I wonder whether this is something anyone can confirm or comment ?

depends on exactly what you are drawing and how you draw it.

for(double phi = 0.0; phi < 2.0*M_PI; phi += M_PI/100.0) {
    glVertex2f(sin(phi), cos(phi));

draws a circle. if you draw it in direct mode, the sinus/cosinus terms are calculated each time the circle is redrawn. if you use a display list, those terms are calculated only once, at the time when the list is compiled.

@RigidBody : … yes I agree and I’m aware of this.
In my case the 3D objects are always built when loaded from files, so either the DisplayList or the Draw routine just loop across a std::vector of ‘faces’ (=triangles). Most of my 3D objects are part of a kinematic simulation so the only thing which is dynamic is the position/orientation in space, and this relies on glTranslate/glRotate. The objects themselves are more or less static.

Not without telling us what the non-display-list version is actually doing. The difference between the two should be a matter of replacing glCallList with glBindVertexArray and glDrawElements. If you’re doing more than that, whatever else you’re doing would probably explain (most of) the performance difference.

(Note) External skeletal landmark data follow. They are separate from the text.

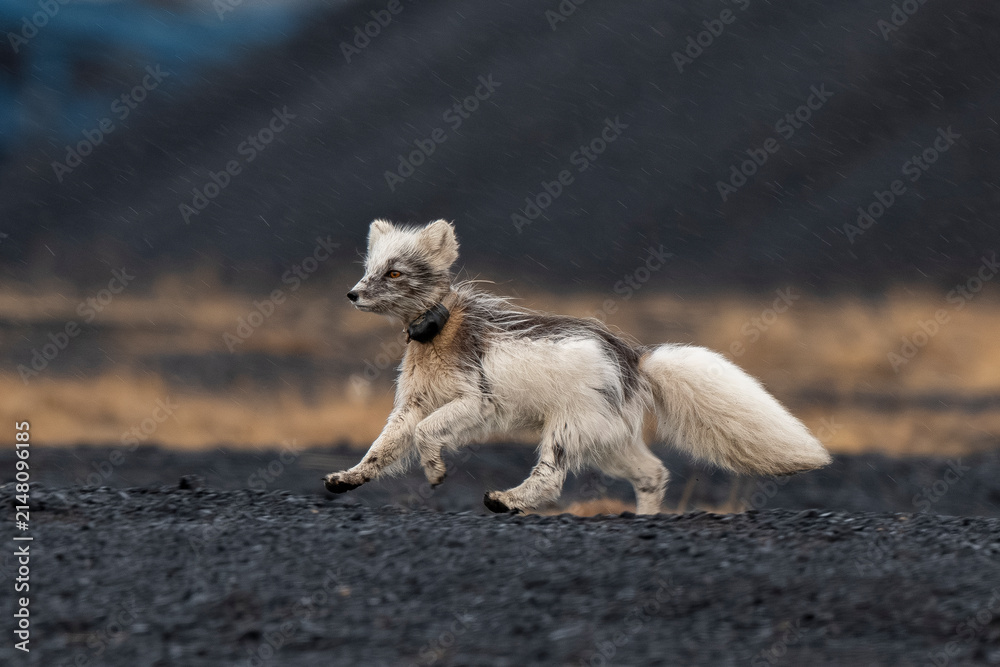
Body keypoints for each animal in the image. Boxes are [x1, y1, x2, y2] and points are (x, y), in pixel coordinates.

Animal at [323, 219, 831, 514]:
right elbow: (384, 446)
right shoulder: (412, 403)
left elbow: (427, 434)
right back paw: (643, 518)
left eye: (395, 272)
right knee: (653, 472)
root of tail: (634, 358)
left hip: (570, 428)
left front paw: (434, 473)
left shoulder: (477, 401)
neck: (440, 330)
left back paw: (507, 501)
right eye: (368, 267)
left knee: (551, 477)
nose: (352, 293)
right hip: (606, 439)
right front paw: (348, 478)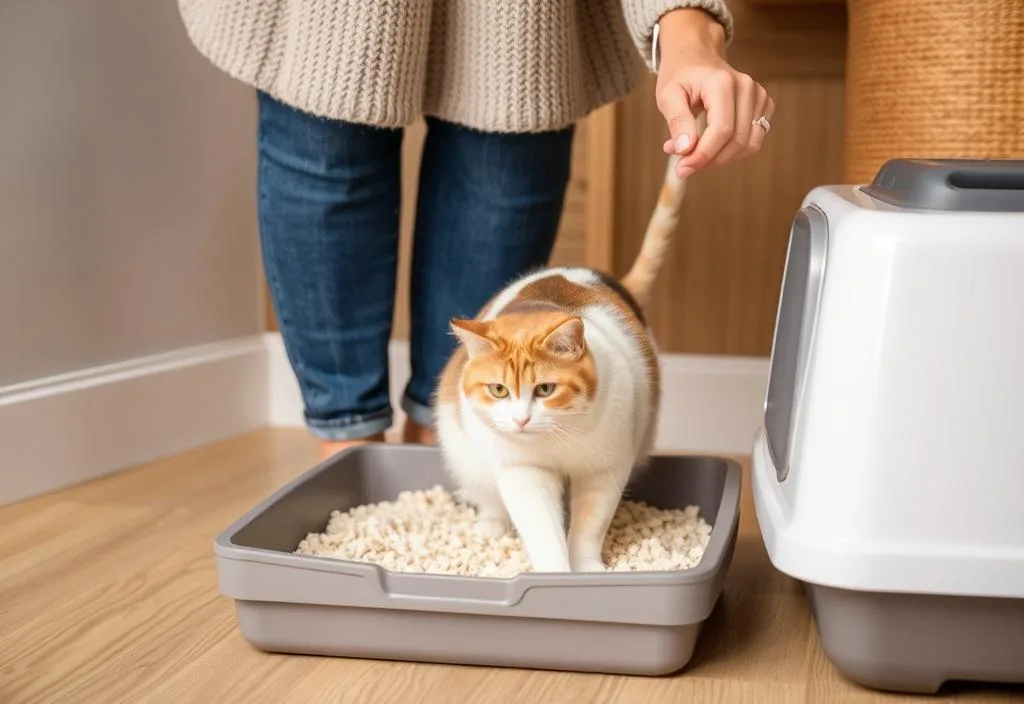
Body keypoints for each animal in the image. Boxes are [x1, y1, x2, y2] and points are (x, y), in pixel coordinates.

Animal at [436, 153, 692, 573]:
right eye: (498, 390)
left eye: (545, 389)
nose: (521, 420)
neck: (556, 442)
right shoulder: (523, 472)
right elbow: (542, 530)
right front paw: (554, 573)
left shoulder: (606, 470)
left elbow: (589, 526)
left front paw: (586, 569)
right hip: (466, 452)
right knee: (486, 497)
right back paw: (490, 527)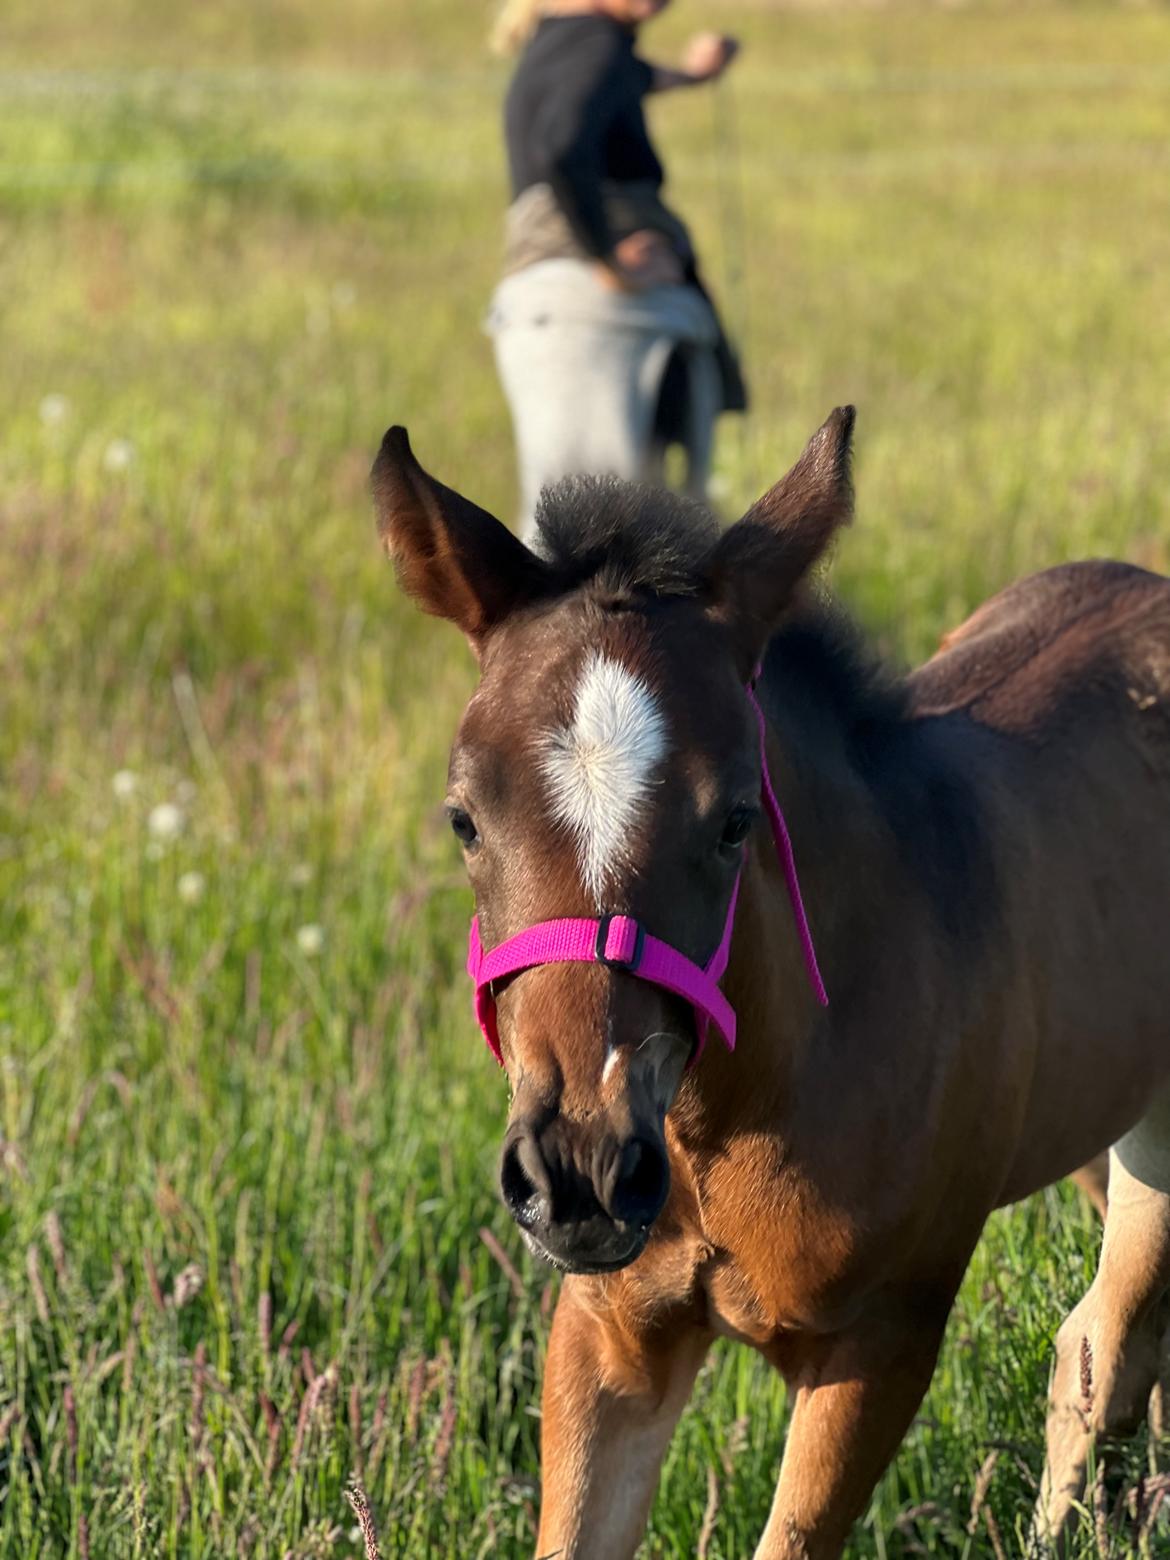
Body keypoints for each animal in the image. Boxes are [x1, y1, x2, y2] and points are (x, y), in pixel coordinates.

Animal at [371, 407, 1170, 1557]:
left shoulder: (882, 1340)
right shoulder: (609, 1331)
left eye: (735, 820)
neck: (730, 1116)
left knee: (1107, 1345)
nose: (581, 1174)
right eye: (463, 818)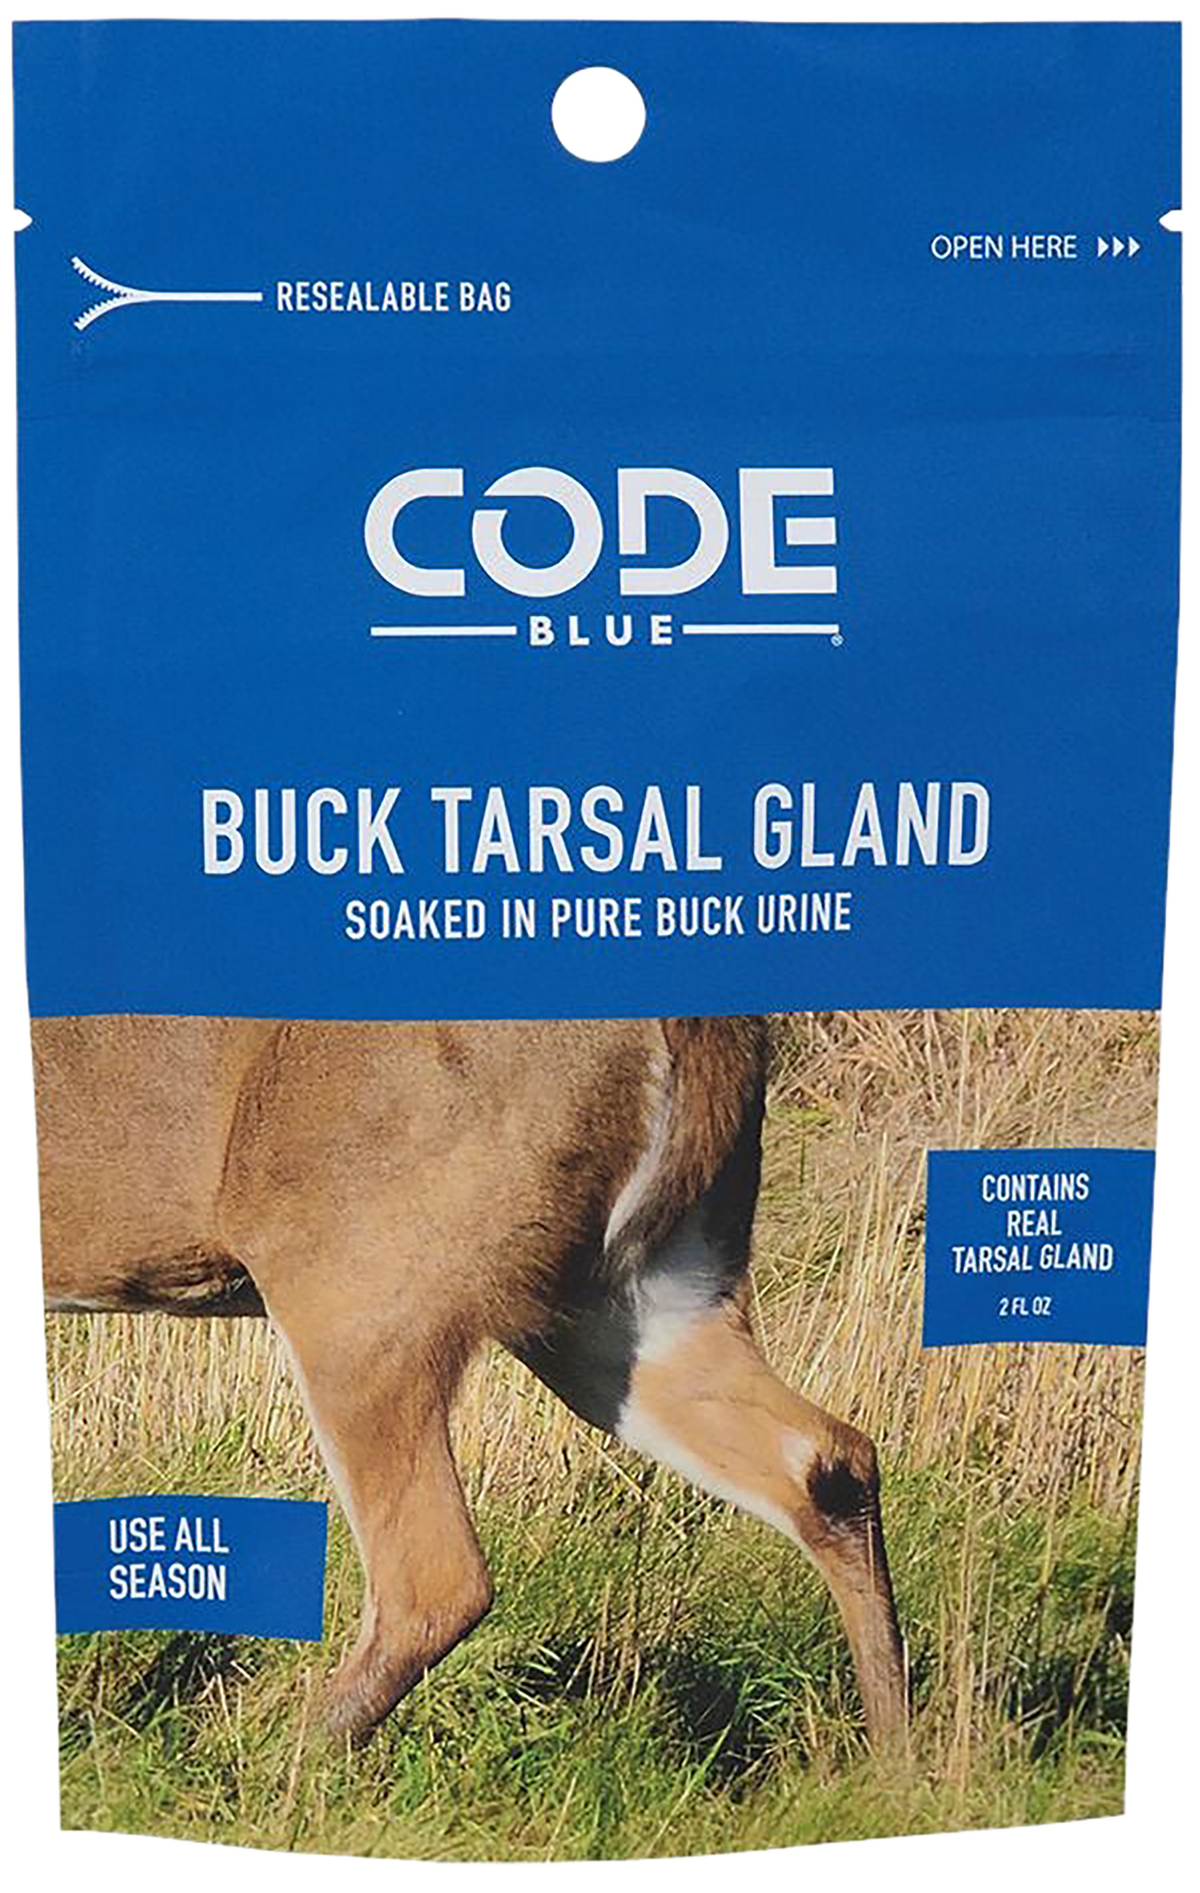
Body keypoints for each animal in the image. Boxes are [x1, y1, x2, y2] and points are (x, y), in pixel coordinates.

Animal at [31, 1014, 906, 1746]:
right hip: (640, 1290)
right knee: (828, 1456)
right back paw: (894, 1761)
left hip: (354, 1269)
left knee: (435, 1576)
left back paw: (268, 1763)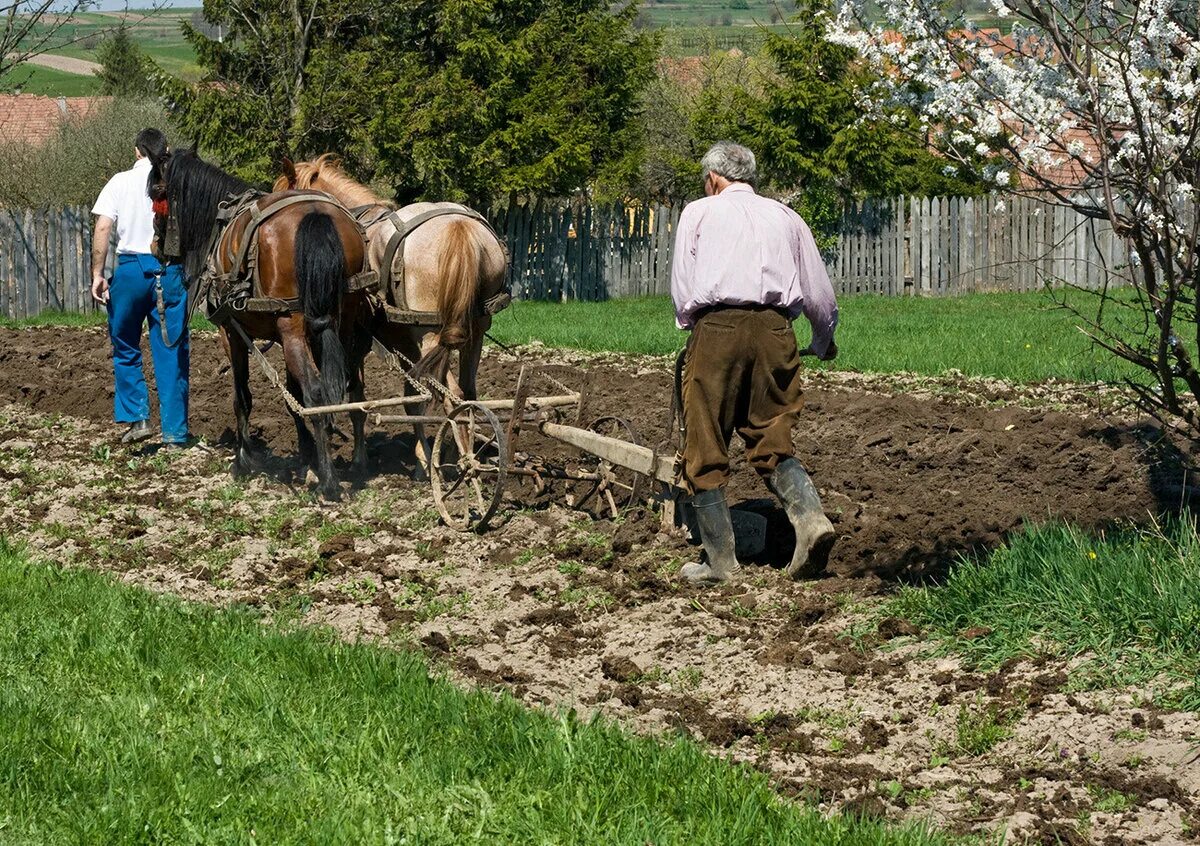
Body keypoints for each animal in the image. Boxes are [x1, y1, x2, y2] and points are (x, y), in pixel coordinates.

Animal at [157, 149, 367, 499]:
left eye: (155, 193)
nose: (155, 246)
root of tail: (315, 212)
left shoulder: (231, 333)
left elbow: (242, 396)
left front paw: (243, 461)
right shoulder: (288, 336)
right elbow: (292, 396)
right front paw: (305, 455)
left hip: (291, 326)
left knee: (317, 393)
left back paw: (329, 482)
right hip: (343, 319)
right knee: (351, 388)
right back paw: (350, 465)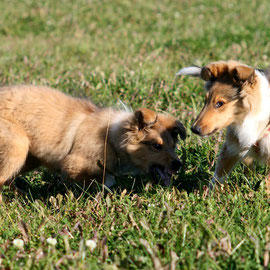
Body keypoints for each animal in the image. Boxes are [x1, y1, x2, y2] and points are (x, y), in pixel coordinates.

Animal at [0, 84, 186, 200]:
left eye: (173, 147)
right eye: (156, 146)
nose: (178, 165)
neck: (111, 139)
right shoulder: (72, 166)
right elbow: (104, 179)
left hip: (29, 157)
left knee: (8, 180)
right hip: (18, 145)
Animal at [176, 60, 270, 189]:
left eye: (220, 103)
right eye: (205, 101)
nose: (194, 129)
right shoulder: (232, 147)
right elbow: (218, 176)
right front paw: (210, 193)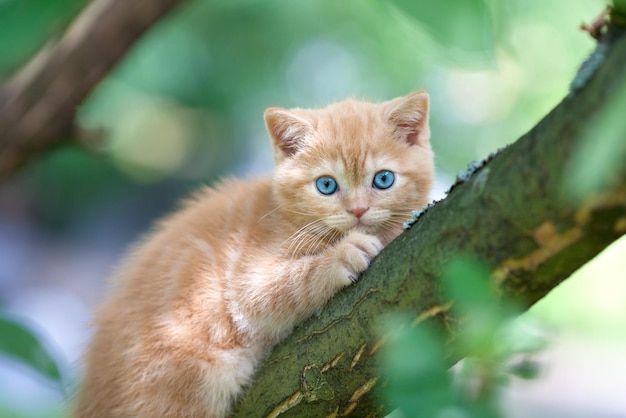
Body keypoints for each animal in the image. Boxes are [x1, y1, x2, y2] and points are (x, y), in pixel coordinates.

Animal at [75, 90, 432, 416]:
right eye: (327, 185)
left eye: (383, 179)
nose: (358, 210)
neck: (284, 216)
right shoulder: (246, 280)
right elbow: (286, 285)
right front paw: (344, 255)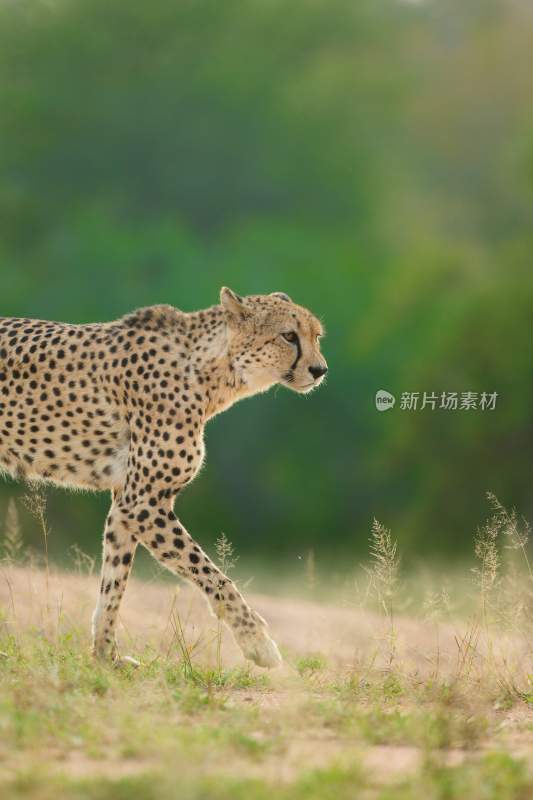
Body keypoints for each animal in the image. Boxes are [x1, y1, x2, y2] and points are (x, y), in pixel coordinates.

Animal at [0, 290, 324, 664]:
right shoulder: (143, 504)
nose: (320, 370)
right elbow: (213, 575)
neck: (211, 370)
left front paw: (106, 657)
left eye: (316, 336)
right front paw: (257, 642)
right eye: (289, 336)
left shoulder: (125, 505)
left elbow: (114, 583)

But are you storing that data in CPU or GPU memory? IOW, are you calling glDrawElements with a buffer bound to GL_ELEMENT_ARRAY_BUFFER or are you sourcing the data from client memory? The display list version is likely storing everything in GPU memory, so the glDrawElements version needs to do likewise to get similar performance.

All my data is in CPU memory, almost all drawing relies on glBegin(GL_TRIANGLES).

well, at this point I have to drop the drawers: this software needs to run in an industrial environment, which means I need to support even WinXP and Win7, most of it was written based on VC6 and so I still use an OpenGL 1.1 API - although most PCs provide OpenGL 4.x environment. We’re currently not able to migrate the whole monster into a more modern VC environment. Please understand that industrial machinery has life cycles of 20-25 years…

Yes, I understand and accept that more ‘modern’ approaches might be better/faster or whatever - but that ‘old stuff’ is not bad at all, the software is very stable and reliable and I just like to understand what I can do to get best performance with given preconditions.